N.Y. Governor Blamed for Post-Jailbreak Beatings

SYRACUSE, N.Y. (CN) – A New York inmate jailed next to two prisoners who made a headline-grabbing escape two years ago claims in court that New York Gov. Andrew Cuomo taunted him and allowed guards to beat inmates who didn’t have information about the escape.

Convicted murderers David Sweat and Richard Matt slipped through holes they cut in the back walls of their cells on June 6, 2015, setting off a 23-day manhunt that frightened communities in upstate New York.

Joyce Mitchell, the prison’s civilian employee who ran a tailor shop, later admitted that she had sexual affairs with both of the men and helped them escape by smuggling hacksaw blades in frozen hamburger meat.

A three-week pursuit ended when a state policeman, Sgt. Jay Cook, saw Sweat jogging along a road near the Canadian border.

Ignoring the sergeant’s orders to surrender, Sweat darted across a field. Cook gave chase and shot Sweat twice in the torso as the escaped prisoner approached the woods. Sweat survived his bullet wounds, but his fellow escaped convict Matt was shot to death roughly 30 miles from the prison in Dannemora, N.Y., which is itself only about 25 miles from the Canadian border.

A probe into the escape by the investigator general found that officers at the front gate failed to search the bags of employees entering the prison.

Clinton Correctional Facility inmate Patrick Alexander says he was kept in a cell next to Matt, and Sweat’s cell was on the other side of Matt’s.

According to a lawsuit Alexander filed Friday in Syracuse federal court, New York Gov. Andrew Cuomo personally taunted Alexander during a post-jailbreak visit to the prison, sarcastically suggesting to Alexander that the noise of the escapees’ tunnel-digging “must have kept you awake with all that cutting.”

Alexander also alleges that Cuomo assumed a “threatening voice and tough-guy look” and said, “Let me guess, you don’t know fucking nothin’.”

In the wake of the escape, Cuomo ordered what he called “a thorough investigation to determine all factors potentially involved in the escape.”

Cuomo reportedly said, “I would be shocked if a correction official, if a guard was actually involved. And that’s putting it mildly.”

The 29-page complaint says dozens of inmates, including Alexander, were “brutally interrogated, beaten, and tortured by prison guards in an attempt at retribution and cover up.”

“While still shackled, [Alexander] was held up by the throat by one of the officer [sic] and they began beating him and questioning him, assuming, like defendant Governor Cuomo, that he had information about the escape,” the lawsuit states. “Then one of the officers put the plastic bag over his head and held it tightly around his neck. They continued to beat him.”

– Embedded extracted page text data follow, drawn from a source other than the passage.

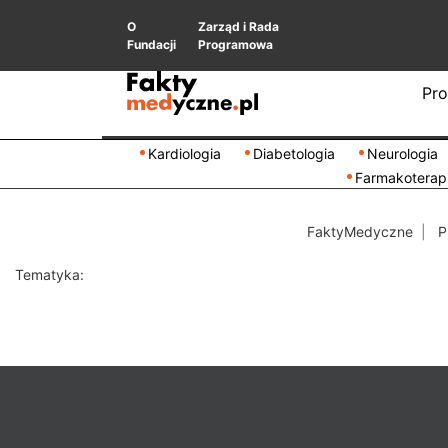
O
Zarząd i Rada
Fundacji
Programowa
Pro
Kardiologia
Diabetologia
Neurologia
Farmakoterap
FaktyMedyczne
P
Tematyka:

Alexander says he could barely breathe and thought he was going to die.

“After the assault ended, he was dragged back to his cell. He was bleeding and obviously badly injured. Other Honor Block inmates have reported a very similar experience,” the complaint states.

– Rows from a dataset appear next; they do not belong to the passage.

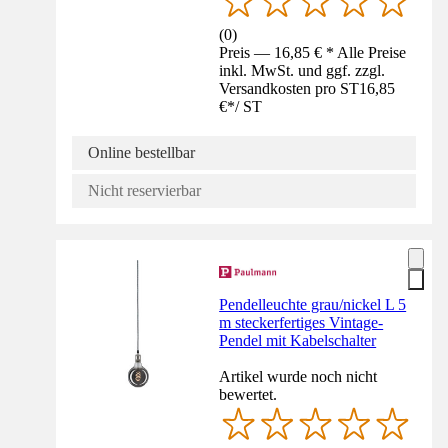
(
0
)
Preis — 16,85 € * Alle Preise
inkl. MwSt. und ggf. zzgl.
Versandkosten pro ST
16,85
€
*
/
ST
Online bestellbar
Nicht reservierbar
Pendelleuchte grau/nickel L 5
m steckerfertiges Vintage-
Pendel mit Kabelschalter
Artikel wurde noch nicht
bewertet.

Alexander claims Gov. Cuomo and prison oversight co-defendants failed to take any corrective action to the abuse and excessive force exercised in the wake of the highly publicized escape.

“Cuomo’s unjustified, overly broad public support of Clinton correction officers… assured them that the torture, physical abuse and harassment they inflicted on inmates in the aftermath of the escape would go unpunished,” he says.

The complaint alleges that the governor “created a condition and a de facto policy that Honor Block prisoners who did not know about the escape were not to believed, and should be taunted and dehumanized.”

The lawsuit calls Cuomo’s denials and false allegations “an attempt to deflect attention away from state employee culpability, which could prove embarrassing to his administration.”

Representatives for Gov. Cuomo did not immediately respond Monday to a request for comment.

Alexander seeks punitive damages for alleged violations of his rights to due process, freedom of speech and the right to be free from cruel and unusual punishment. He is represented by Leo Glickman of Stoll, Glickman & Bellina in Brooklyn.

U.S. District Judge Brenda Sannes is presiding over the case.